Meeting ID: 862 3823 3298
Title: Scalable Supervision for Semantic and Geometric Vision
Abstract: Pairing deep neural networks with large training datasets has led to massive advances on a wide variety of vision tasks in the past decade. To continue scaling to larger and more complex data, we must develop scalable forms of supervision that do not rely on explicit human annotation. In contrast to generic unsupervised learning, my work aims to take advantage of additional forms of supervision natural for the task at hand. For semantic vision tasks, I will argue that paired vision+language data is an effective form of supervision that can be acquired at scale from the web.
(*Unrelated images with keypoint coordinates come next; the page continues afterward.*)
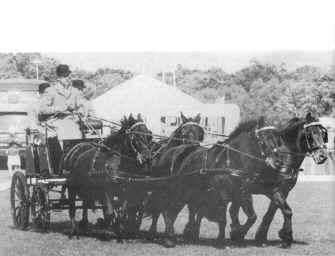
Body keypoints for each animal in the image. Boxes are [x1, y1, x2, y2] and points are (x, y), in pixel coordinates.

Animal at [146, 117, 284, 247]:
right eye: (264, 139)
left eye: (277, 140)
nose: (279, 162)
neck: (233, 161)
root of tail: (169, 151)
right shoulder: (222, 194)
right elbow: (223, 218)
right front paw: (223, 239)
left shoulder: (243, 194)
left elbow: (251, 217)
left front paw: (237, 233)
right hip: (171, 190)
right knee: (162, 209)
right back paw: (163, 236)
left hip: (186, 192)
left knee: (172, 211)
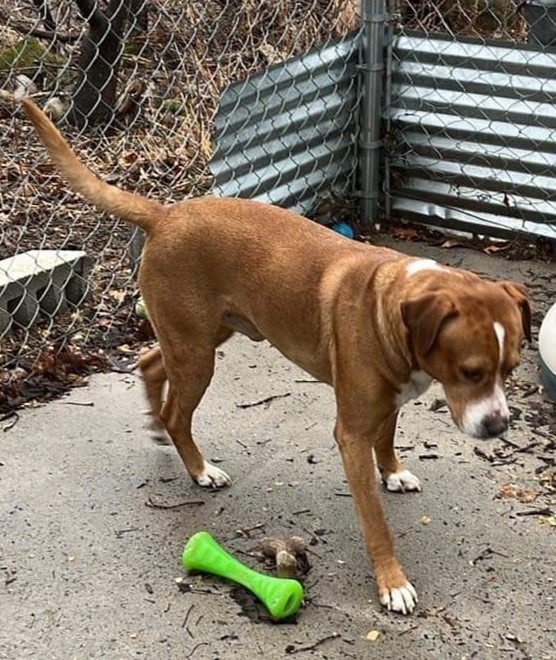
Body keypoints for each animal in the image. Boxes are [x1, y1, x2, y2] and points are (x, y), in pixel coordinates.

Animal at [20, 96, 528, 612]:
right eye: (470, 372)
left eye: (510, 369)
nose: (499, 426)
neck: (390, 304)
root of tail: (164, 214)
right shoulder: (351, 435)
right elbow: (375, 522)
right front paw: (392, 581)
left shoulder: (390, 401)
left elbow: (387, 438)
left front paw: (393, 472)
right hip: (198, 355)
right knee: (178, 414)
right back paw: (199, 468)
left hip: (200, 338)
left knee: (150, 364)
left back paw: (158, 425)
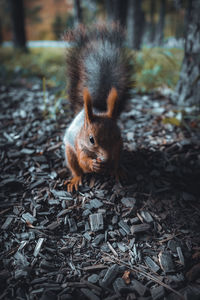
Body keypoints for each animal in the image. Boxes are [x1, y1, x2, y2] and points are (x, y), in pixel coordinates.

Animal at [63, 24, 134, 192]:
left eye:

To this end, I will discuss our VirTex method for learning visual features from text, as well as our large-scale RedCaps dataset of image and text data. For geometric tasks, I will argue that the 3D structure of the world can be used for auxiliary supervision, and in particular that differentiable rendering is a core tool for bridging 2D data and 3D tasks without supervision. I will show how these ideas can be applied to a variety of 3D vision tasks including shape prediction, novel view synthesis, and point cloud registration.
Bio: Justin Johnson is an Assistant Professor of Computer Science and Engineering at the University of Michigan, Ann Arbor and a Visiting Scientist at Facebook AI Research. He completed his PhD at Stanford University, advised by Fei-Fei Li. His research interests lie primarily in computer vision and include visual reasoning, vision and language, 3D perception, and differentiable rendering.